*** Provided text ***

During the 2022 season, the Panthers, and every team in the USFL, played in Birmingham, Alabama. Before the end of that season, the USFL announced plans to move into two or four hubs for teams to play in. In November, the USFL were reportedly exploring options of having a hub in Metro Detroit, with possible locations being the Eastern Michigan Eagles' Rynearson Stadium and the Detroit Lions' Ford Field. On January 26, the USFL chose Ford Field, with Rynearson Stadium to serve as their practice field. The previous iteration of the Michigan Panthers had them playing in the Pontiac Silverdome, which was also home to the Detroit Lions.

===Draft===

Prior to the draft order being complete, the Panthers played the Pittsburgh Maulers in the last week of the 2022 season. Both teams came into the game with a league worst 1–8 record. The USFL announced that the winner of the game would hold the first overall pick in the next years' draft, incentivizing the teams to win the game instead of tanking. The Panthers came out victorious 33–21.

The draft only included players that were 2023 draft eligible, contrasting with the 2022 draft, which was to build rosters. Also differing from the 2022 draft, players were not initially contracted with the USFL prior to the draft, meaning teams have to negotiate with players to retain their rights. No player signed with the team until April 12 when the Panthers signed their third-round draft pick, Santrell Latham.

***

### About this exercise
From the Panthers text above, return word for word the passage that begins with the words containing "Prior to the draft order" and ends with "pick, Santrell Latham.".

*** Supplied entries ***

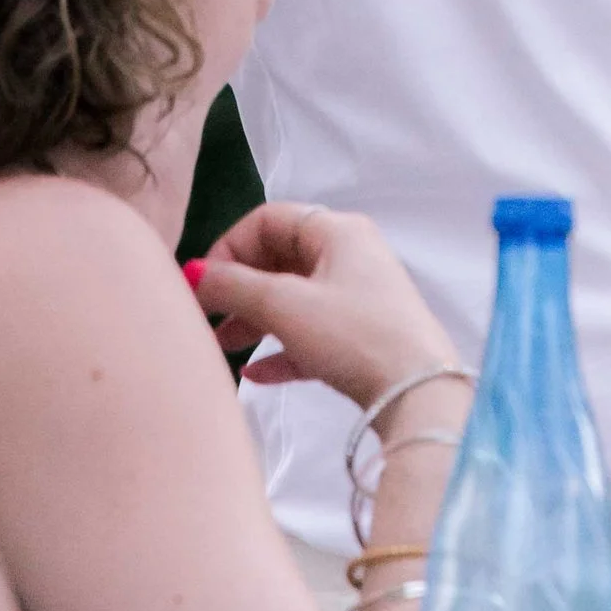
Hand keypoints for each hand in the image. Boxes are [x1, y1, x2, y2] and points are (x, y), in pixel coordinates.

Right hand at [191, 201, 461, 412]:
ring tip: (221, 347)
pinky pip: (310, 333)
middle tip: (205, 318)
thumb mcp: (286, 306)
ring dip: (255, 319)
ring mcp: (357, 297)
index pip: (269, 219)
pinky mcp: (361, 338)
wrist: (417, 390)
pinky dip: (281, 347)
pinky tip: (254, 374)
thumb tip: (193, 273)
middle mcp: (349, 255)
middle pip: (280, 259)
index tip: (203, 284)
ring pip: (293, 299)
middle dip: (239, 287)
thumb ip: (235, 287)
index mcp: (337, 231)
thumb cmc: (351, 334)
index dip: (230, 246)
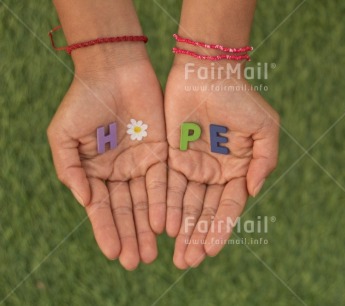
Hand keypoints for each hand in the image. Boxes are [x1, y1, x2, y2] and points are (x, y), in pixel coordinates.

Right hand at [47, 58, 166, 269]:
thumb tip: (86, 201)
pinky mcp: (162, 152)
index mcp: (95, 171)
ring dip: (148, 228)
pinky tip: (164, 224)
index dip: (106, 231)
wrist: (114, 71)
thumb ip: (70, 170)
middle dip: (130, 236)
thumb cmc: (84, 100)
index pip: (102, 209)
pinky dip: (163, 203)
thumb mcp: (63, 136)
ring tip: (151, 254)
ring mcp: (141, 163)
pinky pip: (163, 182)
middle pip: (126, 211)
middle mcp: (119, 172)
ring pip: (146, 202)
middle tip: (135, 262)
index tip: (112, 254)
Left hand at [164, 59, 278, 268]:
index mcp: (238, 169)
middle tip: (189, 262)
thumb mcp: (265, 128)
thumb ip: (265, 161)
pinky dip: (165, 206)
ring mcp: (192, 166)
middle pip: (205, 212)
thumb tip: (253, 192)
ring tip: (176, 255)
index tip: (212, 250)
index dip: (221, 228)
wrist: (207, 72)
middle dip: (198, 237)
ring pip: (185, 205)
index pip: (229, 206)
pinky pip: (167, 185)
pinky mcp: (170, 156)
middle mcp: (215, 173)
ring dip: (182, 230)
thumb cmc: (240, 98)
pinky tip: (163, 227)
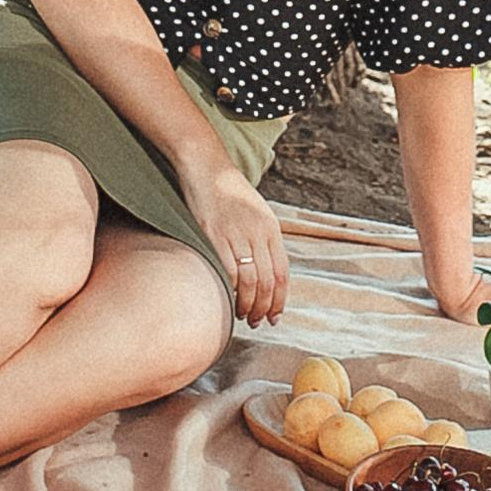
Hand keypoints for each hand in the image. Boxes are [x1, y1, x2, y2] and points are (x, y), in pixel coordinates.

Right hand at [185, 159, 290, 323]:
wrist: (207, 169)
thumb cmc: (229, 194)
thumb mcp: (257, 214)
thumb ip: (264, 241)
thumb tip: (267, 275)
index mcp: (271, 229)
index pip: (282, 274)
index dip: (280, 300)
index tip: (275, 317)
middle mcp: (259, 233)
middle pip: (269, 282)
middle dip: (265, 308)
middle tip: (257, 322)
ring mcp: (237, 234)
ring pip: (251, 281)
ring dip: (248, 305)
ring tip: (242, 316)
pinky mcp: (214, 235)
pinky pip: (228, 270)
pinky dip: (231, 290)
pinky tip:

***

### Task response
Prior to the draft order being complete, the Panthers played the Pittsburgh Maulers in the last week of the 2022 season. Both teams came into the game with a league worst 1–8 record. The USFL announced that the winner of the game would hold the first overall pick in the next years' draft, incentivizing the teams to win the game instead of tanking. The Panthers came out victorious 33–21.

The draft only included players that were 2023 draft eligible, contrasting with the 2022 draft, which was to build rosters. Also differing from the 2022 draft, players were not initially contracted with the USFL prior to the draft, meaning teams have to negotiate with players to retain their rights. No player signed with the team until April 12 when the Panthers signed their third-round draft pick, Santrell Latham.